**Objective:** Repeat every line of the material below word for word, with nothing added, dropped, or changed.

# START OF Task input

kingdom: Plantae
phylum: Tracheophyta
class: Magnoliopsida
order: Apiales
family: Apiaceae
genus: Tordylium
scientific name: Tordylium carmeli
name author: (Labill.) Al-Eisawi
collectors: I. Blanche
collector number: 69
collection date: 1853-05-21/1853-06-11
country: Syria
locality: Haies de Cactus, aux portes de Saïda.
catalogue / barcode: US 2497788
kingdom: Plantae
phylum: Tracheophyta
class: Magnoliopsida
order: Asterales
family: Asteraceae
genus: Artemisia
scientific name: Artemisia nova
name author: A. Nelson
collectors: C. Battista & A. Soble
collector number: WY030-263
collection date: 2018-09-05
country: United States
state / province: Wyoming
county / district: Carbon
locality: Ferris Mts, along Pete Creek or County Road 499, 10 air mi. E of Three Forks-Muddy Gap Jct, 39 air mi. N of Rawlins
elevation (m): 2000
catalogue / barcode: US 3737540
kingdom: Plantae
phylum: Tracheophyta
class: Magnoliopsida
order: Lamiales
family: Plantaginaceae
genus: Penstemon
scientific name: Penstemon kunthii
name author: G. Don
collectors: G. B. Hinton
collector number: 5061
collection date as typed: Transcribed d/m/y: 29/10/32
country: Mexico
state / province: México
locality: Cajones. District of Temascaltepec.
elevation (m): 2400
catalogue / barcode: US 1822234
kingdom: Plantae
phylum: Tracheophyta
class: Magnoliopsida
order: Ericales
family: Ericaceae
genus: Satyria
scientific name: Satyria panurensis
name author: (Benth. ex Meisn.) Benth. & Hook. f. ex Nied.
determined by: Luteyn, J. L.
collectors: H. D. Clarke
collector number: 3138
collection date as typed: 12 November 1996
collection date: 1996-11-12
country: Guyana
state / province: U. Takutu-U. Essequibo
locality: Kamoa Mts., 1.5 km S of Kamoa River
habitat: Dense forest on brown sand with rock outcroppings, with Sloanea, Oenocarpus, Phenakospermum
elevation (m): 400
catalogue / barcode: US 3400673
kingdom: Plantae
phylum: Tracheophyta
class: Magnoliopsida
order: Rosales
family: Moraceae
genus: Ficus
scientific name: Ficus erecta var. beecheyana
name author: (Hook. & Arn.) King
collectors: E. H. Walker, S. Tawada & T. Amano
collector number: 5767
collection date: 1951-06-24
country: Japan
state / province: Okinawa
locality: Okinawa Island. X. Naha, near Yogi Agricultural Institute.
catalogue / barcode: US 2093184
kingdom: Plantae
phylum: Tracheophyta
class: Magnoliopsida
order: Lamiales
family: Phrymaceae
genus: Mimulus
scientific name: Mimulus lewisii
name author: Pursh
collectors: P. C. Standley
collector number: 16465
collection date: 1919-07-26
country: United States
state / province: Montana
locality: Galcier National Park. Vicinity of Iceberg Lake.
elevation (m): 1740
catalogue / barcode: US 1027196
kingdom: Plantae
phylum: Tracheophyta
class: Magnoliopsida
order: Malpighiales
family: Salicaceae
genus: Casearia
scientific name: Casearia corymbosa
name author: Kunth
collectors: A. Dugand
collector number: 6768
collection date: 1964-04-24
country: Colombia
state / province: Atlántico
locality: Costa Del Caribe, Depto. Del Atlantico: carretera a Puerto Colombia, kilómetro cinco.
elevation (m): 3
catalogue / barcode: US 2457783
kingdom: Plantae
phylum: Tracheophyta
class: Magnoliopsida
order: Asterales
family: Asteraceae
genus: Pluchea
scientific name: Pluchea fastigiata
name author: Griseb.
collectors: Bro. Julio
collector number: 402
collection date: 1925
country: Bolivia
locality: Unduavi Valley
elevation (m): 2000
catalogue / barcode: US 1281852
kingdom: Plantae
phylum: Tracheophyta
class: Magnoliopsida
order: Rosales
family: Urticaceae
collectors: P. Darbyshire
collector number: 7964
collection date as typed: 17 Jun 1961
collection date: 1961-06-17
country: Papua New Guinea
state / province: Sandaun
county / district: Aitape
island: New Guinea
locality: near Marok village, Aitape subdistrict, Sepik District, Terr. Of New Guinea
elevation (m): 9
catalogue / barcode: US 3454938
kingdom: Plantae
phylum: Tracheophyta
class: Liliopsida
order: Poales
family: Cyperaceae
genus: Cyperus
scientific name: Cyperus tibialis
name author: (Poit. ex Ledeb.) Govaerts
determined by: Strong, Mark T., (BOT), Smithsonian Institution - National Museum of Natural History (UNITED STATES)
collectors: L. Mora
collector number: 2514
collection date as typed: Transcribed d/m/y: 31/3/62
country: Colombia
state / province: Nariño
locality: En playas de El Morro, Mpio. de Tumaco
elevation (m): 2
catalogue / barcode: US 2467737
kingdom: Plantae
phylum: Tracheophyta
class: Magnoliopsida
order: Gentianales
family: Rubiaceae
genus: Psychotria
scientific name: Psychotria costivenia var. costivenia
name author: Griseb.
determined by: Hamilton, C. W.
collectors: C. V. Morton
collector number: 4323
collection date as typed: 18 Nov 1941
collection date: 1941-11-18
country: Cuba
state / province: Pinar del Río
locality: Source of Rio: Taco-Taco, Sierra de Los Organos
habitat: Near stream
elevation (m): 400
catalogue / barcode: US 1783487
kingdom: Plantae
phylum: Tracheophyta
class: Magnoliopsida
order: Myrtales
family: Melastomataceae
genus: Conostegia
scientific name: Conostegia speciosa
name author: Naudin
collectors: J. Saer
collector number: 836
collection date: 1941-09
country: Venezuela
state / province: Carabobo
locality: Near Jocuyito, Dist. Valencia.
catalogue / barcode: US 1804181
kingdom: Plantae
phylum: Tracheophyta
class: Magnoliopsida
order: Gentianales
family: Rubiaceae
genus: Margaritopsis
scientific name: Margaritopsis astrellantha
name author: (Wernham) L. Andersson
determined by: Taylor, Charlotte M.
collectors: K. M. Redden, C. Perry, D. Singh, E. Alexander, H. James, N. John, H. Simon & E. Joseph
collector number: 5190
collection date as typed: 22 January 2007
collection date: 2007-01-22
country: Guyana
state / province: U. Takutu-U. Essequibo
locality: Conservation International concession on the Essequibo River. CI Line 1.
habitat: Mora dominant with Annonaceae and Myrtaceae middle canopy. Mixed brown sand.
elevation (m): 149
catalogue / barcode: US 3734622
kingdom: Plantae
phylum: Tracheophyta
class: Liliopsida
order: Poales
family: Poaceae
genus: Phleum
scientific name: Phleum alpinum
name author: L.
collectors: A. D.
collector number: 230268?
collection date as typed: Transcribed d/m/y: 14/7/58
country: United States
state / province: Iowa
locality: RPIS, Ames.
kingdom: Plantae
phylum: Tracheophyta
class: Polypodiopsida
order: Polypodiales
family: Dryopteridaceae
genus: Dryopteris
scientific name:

# END OF Task input

**Answer:**
kingdom: Plantae
phylum: Tracheophyta
class: Magnoliopsida
order: Apiales
family: Apiaceae
genus: Tordylium
scientific name: Tordylium carmeli
name author: (Labill.) Al-Eisawi
collectors: I. Blanche
collector number: 69
collection date: 1853-05-21/1853-06-11
country: Syria
locality: Haies de Cactus, aux portes de Saïda.
catalogue / barcode: US 2497788
kingdom: Plantae
phylum: Tracheophyta
class: Magnoliopsida
order: Asterales
family: Asteraceae
genus: Artemisia
scientific name: Artemisia nova
name author: A. Nelson
collectors: C. Battista & A. Soble
collector number: WY030-263
collection date: 2018-09-05
country: United States
state / province: Wyoming
county / district: Carbon
locality: Ferris Mts, along Pete Creek or County Road 499, 10 air mi. E of Three Forks-Muddy Gap Jct, 39 air mi. N of Rawlins
elevation (m): 2000
catalogue / barcode: US 3737540
kingdom: Plantae
phylum: Tracheophyta
class: Magnoliopsida
order: Lamiales
family: Plantaginaceae
genus: Penstemon
scientific name: Penstemon kunthii
name author: G. Don
collectors: G. B. Hinton
collector number: 5061
collection date as typed: Transcribed d/m/y: 29/10/32
country: Mexico
state / province: México
locality: Cajones. District of Temascaltepec.
elevation (m): 2400
catalogue / barcode: US 1822234
kingdom: Plantae
phylum: Tracheophyta
class: Magnoliopsida
order: Ericales
family: Ericaceae
genus: Satyria
scientific name: Satyria panurensis
name author: (Benth. ex Meisn.) Benth. & Hook. f. ex Nied.
determined by: Luteyn, J. L.
collectors: H. D. Clarke
collector number: 3138
collection date as typed: 12 November 1996
collection date: 1996-11-12
country: Guyana
state / province: U. Takutu-U. Essequibo
locality: Kamoa Mts., 1.5 km S of Kamoa River
habitat: Dense forest on brown sand with rock outcroppings, with Sloanea, Oenocarpus, Phenakospermum
elevation (m): 400
catalogue / barcode: US 3400673
kingdom: Plantae
phylum: Tracheophyta
class: Magnoliopsida
order: Rosales
family: Moraceae
genus: Ficus
scientific name: Ficus erecta var. beecheyana
name author: (Hook. & Arn.) King
collectors: E. H. Walker, S. Tawada & T. Amano
collector number: 5767
collection date: 1951-06-24
country: Japan
state / province: Okinawa
locality: Okinawa Island. X. Naha, near Yogi Agricultural Institute.
catalogue / barcode: US 2093184
kingdom: Plantae
phylum: Tracheophyta
class: Magnoliopsida
order: Lamiales
family: Phrymaceae
genus: Mimulus
scientific name: Mimulus lewisii
name author: Pursh
collectors: P. C. Standley
collector number: 16465
collection date: 1919-07-26
country: United States
state / province: Montana
locality: Galcier National Park. Vicinity of Iceberg Lake.
elevation (m): 1740
catalogue / barcode: US 1027196
kingdom: Plantae
phylum: Tracheophyta
class: Magnoliopsida
order: Malpighiales
family: Salicaceae
genus: Casearia
scientific name: Casearia corymbosa
name author: Kunth
collectors: A. Dugand
collector number: 6768
collection date: 1964-04-24
country: Colombia
state / province: Atlántico
locality: Costa Del Caribe, Depto. Del Atlantico: carretera a Puerto Colombia, kilómetro cinco.
elevation (m): 3
catalogue / barcode: US 2457783
kingdom: Plantae
phylum: Tracheophyta
class: Magnoliopsida
order: Asterales
family: Asteraceae
genus: Pluchea
scientific name: Pluchea fastigiata
name author: Griseb.
collectors: Bro. Julio
collector number: 402
collection date: 1925
country: Bolivia
locality: Unduavi Valley
elevation (m): 2000
catalogue / barcode: US 1281852
kingdom: Plantae
phylum: Tracheophyta
class: Magnoliopsida
order: Rosales
family: Urticaceae
collectors: P. Darbyshire
collector number: 7964
collection date as typed: 17 Jun 1961
collection date: 1961-06-17
country: Papua New Guinea
state / province: Sandaun
county / district: Aitape
island: New Guinea
locality: near Marok village, Aitape subdistrict, Sepik District, Terr. Of New Guinea
elevation (m): 9
catalogue / barcode: US 3454938
kingdom: Plantae
phylum: Tracheophyta
class: Liliopsida
order: Poales
family: Cyperaceae
genus: Cyperus
scientific name: Cyperus tibialis
name author: (Poit. ex Ledeb.) Govaerts
determined by: Strong, Mark T., (BOT), Smithsonian Institution - National Museum of Natural History (UNITED STATES)
collectors: L. Mora
collector number: 2514
collection date as typed: Transcribed d/m/y: 31/3/62
country: Colombia
state / province: Nariño
locality: En playas de El Morro, Mpio. de Tumaco
elevation (m): 2
catalogue / barcode: US 2467737
kingdom: Plantae
phylum: Tracheophyta
class: Magnoliopsida
order: Gentianales
family: Rubiaceae
genus: Psychotria
scientific name: Psychotria costivenia var. costivenia
name author: Griseb.
determined by: Hamilton, C. W.
collectors: C. V. Morton
collector number: 4323
collection date as typed: 18 Nov 1941
collection date: 1941-11-18
country: Cuba
state / province: Pinar del Río
locality: Source of Rio: Taco-Taco, Sierra de Los Organos
habitat: Near stream
elevation (m): 400
catalogue / barcode: US 1783487
kingdom: Plantae
phylum: Tracheophyta
class: Magnoliopsida
order: Myrtales
family: Melastomataceae
genus: Conostegia
scientific name: Conostegia speciosa
name author: Naudin
collectors: J. Saer
collector number: 836
collection date: 1941-09
country: Venezuela
state / province: Carabobo
locality: Near Jocuyito, Dist. Valencia.
catalogue / barcode: US 1804181
kingdom: Plantae
phylum: Tracheophyta
class: Magnoliopsida
order: Gentianales
family: Rubiaceae
genus: Margaritopsis
scientific name: Margaritopsis astrellantha
name author: (Wernham) L. Andersson
determined by: Taylor, Charlotte M.
collectors: K. M. Redden, C. Perry, D. Singh, E. Alexander, H. James, N. John, H. Simon & E. Joseph
collector number: 5190
collection date as typed: 22 January 2007
collection date: 2007-01-22
country: Guyana
state / province: U. Takutu-U. Essequibo
locality: Conservation International concession on the Essequibo River. CI Line 1.
habitat: Mora dominant with Annonaceae and Myrtaceae middle canopy. Mixed brown sand.
elevation (m): 149
catalogue / barcode: US 3734622
kingdom: Plantae
phylum: Tracheophyta
class: Liliopsida
order: Poales
family: Poaceae
genus: Phleum
scientific name: Phleum alpinum
name author: L.
collectors: A. D.
collector number: 230268?
collection date as typed: Transcribed d/m/y: 14/7/58
country: United States
state / province: Iowa
locality: RPIS, Ames.
kingdom: Plantae
phylum: Tracheophyta
class: Polypodiopsida
order: Polypodiales
family: Dryopteridaceae
genus: Dryopteris
scientific name:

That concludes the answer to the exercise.